Instruction:
Since the copy must hold text only, transcribe the data below exactly and omit the images.

Before-and-after change records:
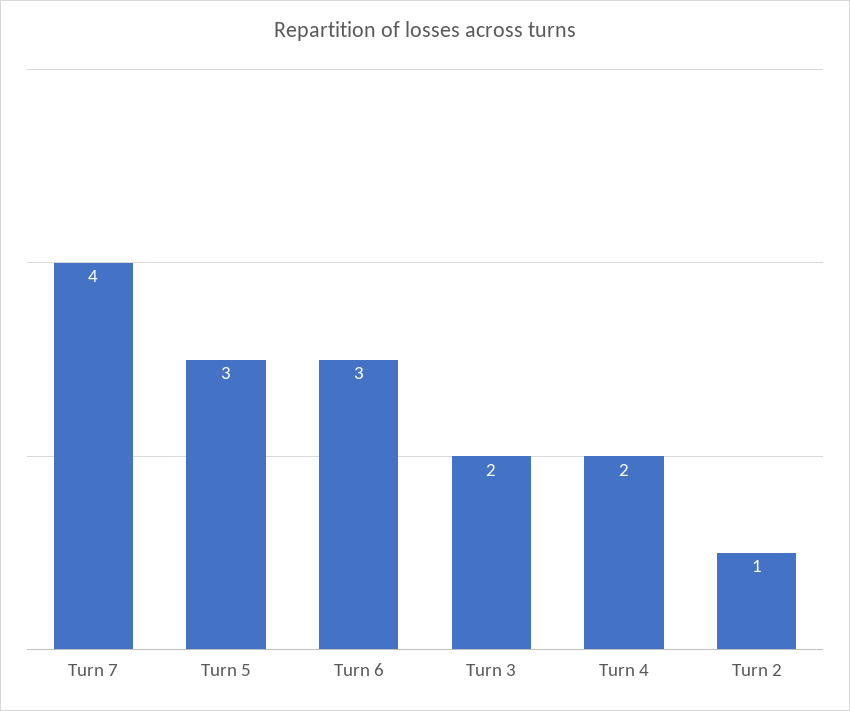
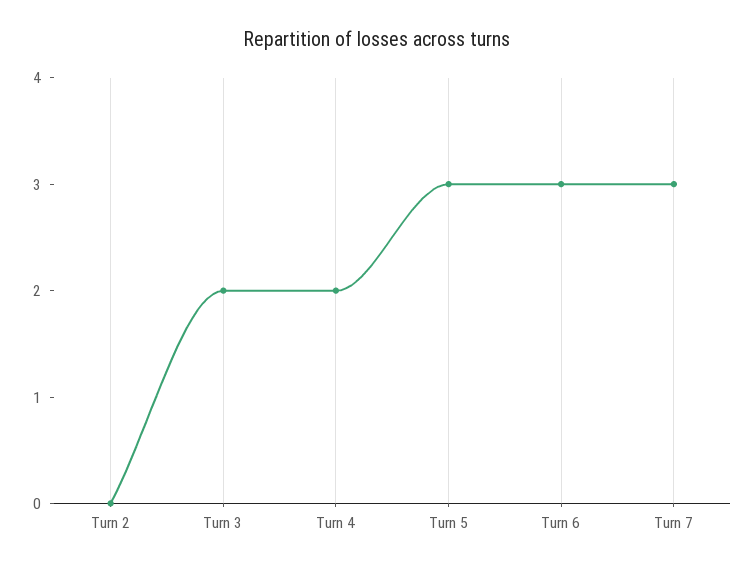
  {
-   "Turn 7": 4,
+   "Turn 7": 3,
    "Turn 5": 3,
    "Turn 6": 3,
    "Turn 3": 2,
    "Turn 4": 2,
-   "Turn 2": 1
+   "Turn 2": 0
  }

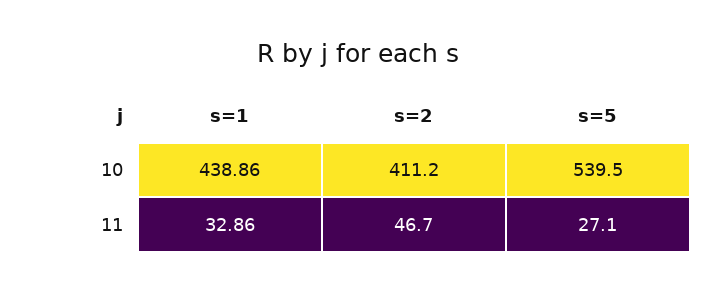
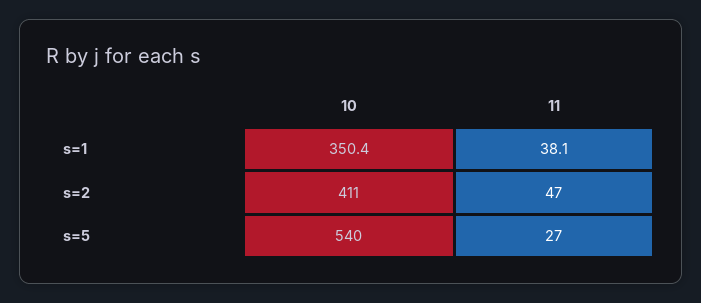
  {
    "s=1": {
-     "10": 438.86,
+     "10": 350.4,
-     "11": 32.86
+     "11": 38.1
    },
    "s=2": {
      "10": 411.2,
      "11": 46.7
    },
    "s=5": {
      "10": 539.5,
      "11": 27.1
    }
  }

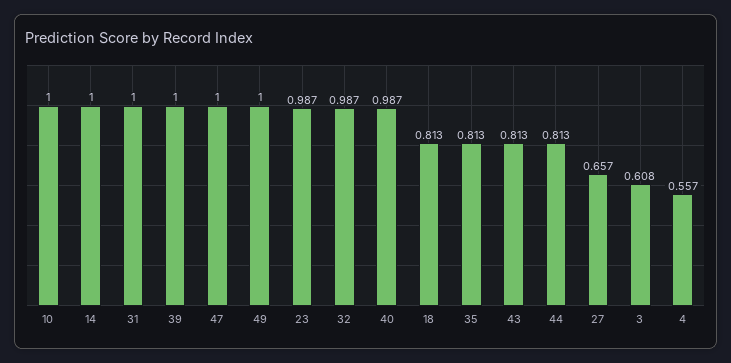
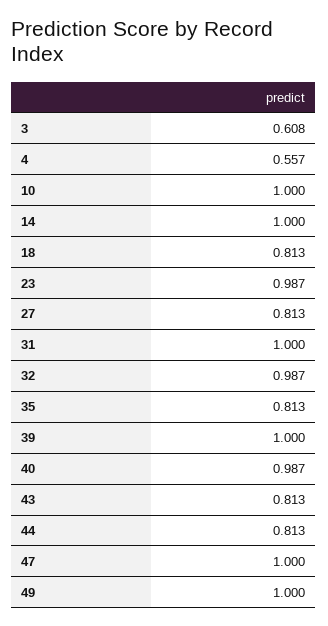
  {
    "10": 1,
    "14": 1,
    "31": 1,
    "39": 1,
    "47": 1,
    "49": 1,
    "23": 0.987,
    "32": 0.987,
    "40": 0.987,
    "18": 0.813,
    "35": 0.813,
    "43": 0.813,
    "44": 0.813,
-   "27": 0.657,
+   "27": 0.813,
    "3": 0.608,
    "4": 0.557
  }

Response:
  {
-   "Turn 7": 4,
+   "Turn 7": 3,
    "Turn 5": 3,
    "Turn 6": 3,
    "Turn 3": 2,
    "Turn 4": 2,
-   "Turn 2": 1
+   "Turn 2": 0
  }

  {
    "s=1": {
-     "10": 438.86,
+     "10": 350.4,
-     "11": 32.86
+     "11": 38.1
    },
    "s=2": {
      "10": 411.2,
      "11": 46.7
    },
    "s=5": {
      "10": 539.5,
      "11": 27.1
    }
  }

  {
    "10": 1,
    "14": 1,
    "31": 1,
    "39": 1,
    "47": 1,
    "49": 1,
    "23": 0.987,
    "32": 0.987,
    "40": 0.987,
    "18": 0.813,
    "35": 0.813,
    "43": 0.813,
    "44": 0.813,
-   "27": 0.657,
+   "27": 0.813,
    "3": 0.608,
    "4": 0.557
  }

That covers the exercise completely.